** Assignment **
Copy all of the lines below verbatim, leaving the pictures out.

** Records provided **
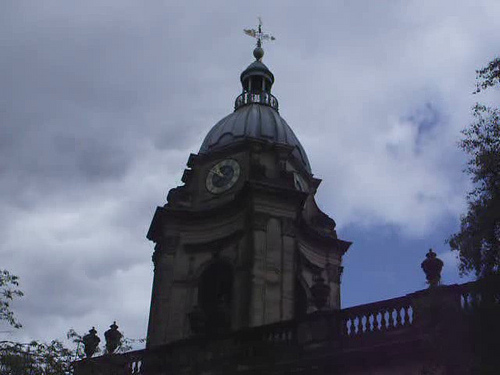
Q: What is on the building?
A: A clock.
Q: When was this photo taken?
A: During the day.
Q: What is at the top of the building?
A: A dome.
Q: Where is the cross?
A: At the very top.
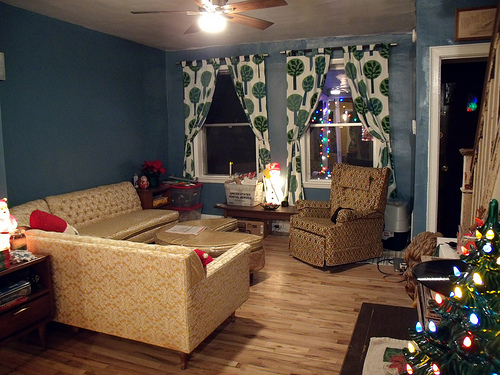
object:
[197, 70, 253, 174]
window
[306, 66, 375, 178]
window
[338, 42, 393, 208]
curtains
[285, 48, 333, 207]
curtains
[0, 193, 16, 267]
santa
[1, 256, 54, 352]
table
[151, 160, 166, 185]
poinsetta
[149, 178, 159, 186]
pot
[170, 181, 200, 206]
storage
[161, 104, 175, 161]
corner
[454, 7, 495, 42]
framed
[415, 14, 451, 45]
wall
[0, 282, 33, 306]
book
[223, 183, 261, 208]
bin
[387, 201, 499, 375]
tree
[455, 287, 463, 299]
lights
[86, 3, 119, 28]
ceiling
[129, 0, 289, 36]
fan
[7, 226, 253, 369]
couch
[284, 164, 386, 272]
chair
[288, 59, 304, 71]
green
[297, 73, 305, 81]
white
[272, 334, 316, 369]
floor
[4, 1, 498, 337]
room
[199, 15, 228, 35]
light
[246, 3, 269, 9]
brown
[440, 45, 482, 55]
white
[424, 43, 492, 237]
door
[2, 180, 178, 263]
sofa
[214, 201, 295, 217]
table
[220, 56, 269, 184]
curtain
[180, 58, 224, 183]
curtains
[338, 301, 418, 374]
rug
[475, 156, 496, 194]
railing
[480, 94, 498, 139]
stairway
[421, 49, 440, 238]
frame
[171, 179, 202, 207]
containers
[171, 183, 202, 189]
covers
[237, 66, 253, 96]
trees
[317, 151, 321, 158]
lights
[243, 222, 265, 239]
box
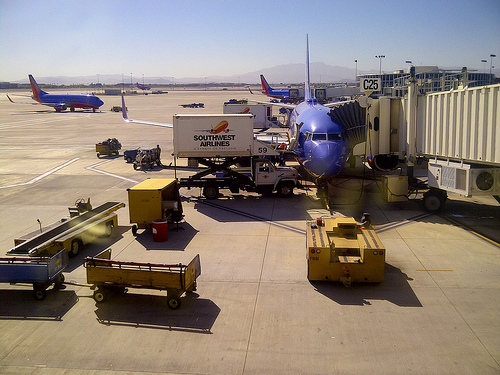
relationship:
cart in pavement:
[127, 172, 181, 227] [3, 86, 495, 374]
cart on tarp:
[126, 178, 186, 237] [0, 88, 497, 373]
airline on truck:
[184, 127, 244, 154] [170, 112, 283, 161]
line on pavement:
[24, 148, 59, 195] [0, 86, 500, 373]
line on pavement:
[81, 160, 130, 183] [0, 86, 500, 373]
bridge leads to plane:
[326, 65, 499, 216] [110, 17, 374, 195]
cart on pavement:
[0, 252, 71, 297] [3, 86, 495, 374]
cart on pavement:
[81, 248, 202, 310] [3, 86, 495, 374]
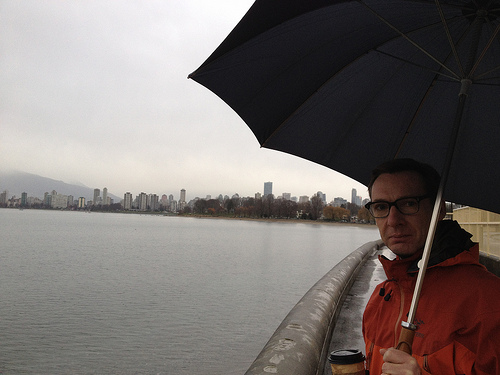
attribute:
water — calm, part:
[84, 264, 137, 290]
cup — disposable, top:
[315, 332, 357, 372]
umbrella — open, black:
[209, 8, 459, 120]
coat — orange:
[429, 271, 468, 326]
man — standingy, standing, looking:
[346, 141, 478, 374]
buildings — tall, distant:
[0, 175, 190, 218]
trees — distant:
[202, 200, 246, 218]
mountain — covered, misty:
[2, 164, 75, 192]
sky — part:
[111, 0, 139, 38]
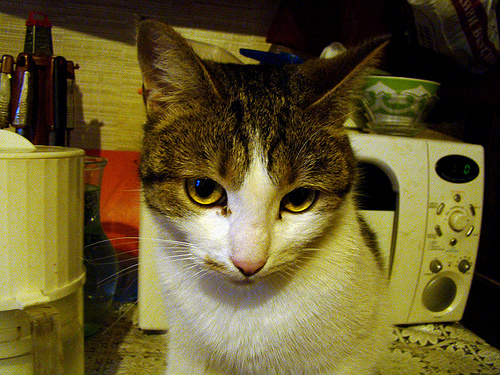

** Solution for this problem **
Q: What is on the building?
A: A clock.
Q: When was this photo taken?
A: During the day.
Q: What is at the top of the building?
A: A dome.
Q: Where is the cross?
A: At the very top.
object:
[197, 70, 253, 174]
window
[306, 66, 375, 178]
window
[338, 42, 393, 208]
curtains
[285, 48, 333, 207]
curtains
[0, 193, 16, 267]
santa
[1, 256, 54, 352]
table
[151, 160, 166, 185]
poinsetta
[149, 178, 159, 186]
pot
[170, 181, 200, 206]
storage
[161, 104, 175, 161]
corner
[454, 7, 495, 42]
framed
[415, 14, 451, 45]
wall
[0, 282, 33, 306]
book
[223, 183, 261, 208]
bin
[387, 201, 499, 375]
tree
[455, 287, 463, 299]
lights
[86, 3, 119, 28]
ceiling
[129, 0, 289, 36]
fan
[7, 226, 253, 369]
couch
[284, 164, 386, 272]
chair
[288, 59, 304, 71]
green
[297, 73, 305, 81]
white
[272, 334, 316, 369]
floor
[4, 1, 498, 337]
room
[199, 15, 228, 35]
light
[246, 3, 269, 9]
brown
[440, 45, 482, 55]
white
[424, 43, 492, 237]
door
[2, 180, 178, 263]
sofa
[214, 201, 295, 217]
table
[220, 56, 269, 184]
curtain
[180, 58, 224, 183]
curtains
[338, 301, 418, 374]
rug
[475, 156, 496, 194]
railing
[480, 94, 498, 139]
stairway
[421, 49, 440, 238]
frame
[171, 179, 202, 207]
containers
[171, 183, 202, 189]
covers
[237, 66, 253, 96]
trees
[317, 151, 321, 158]
lights
[243, 222, 265, 239]
box
relationship:
cart in pavement:
[127, 172, 181, 227] [3, 86, 495, 374]
cart on tarp:
[126, 178, 186, 237] [0, 88, 497, 373]
airline on truck:
[184, 127, 244, 154] [170, 112, 283, 161]
line on pavement:
[24, 148, 59, 195] [0, 86, 500, 373]
line on pavement:
[81, 160, 130, 183] [0, 86, 500, 373]
bridge leads to plane:
[326, 65, 499, 216] [110, 17, 374, 195]
cart on pavement:
[0, 252, 71, 297] [3, 86, 495, 374]
cart on pavement:
[81, 248, 202, 310] [3, 86, 495, 374]
attribute:
water — calm, part:
[84, 264, 137, 290]
cup — disposable, top:
[315, 332, 357, 372]
umbrella — open, black:
[209, 8, 459, 120]
coat — orange:
[429, 271, 468, 326]
man — standingy, standing, looking:
[346, 141, 478, 374]
buildings — tall, distant:
[0, 175, 190, 218]
trees — distant:
[202, 200, 246, 218]
mountain — covered, misty:
[2, 164, 75, 192]
sky — part:
[111, 0, 139, 38]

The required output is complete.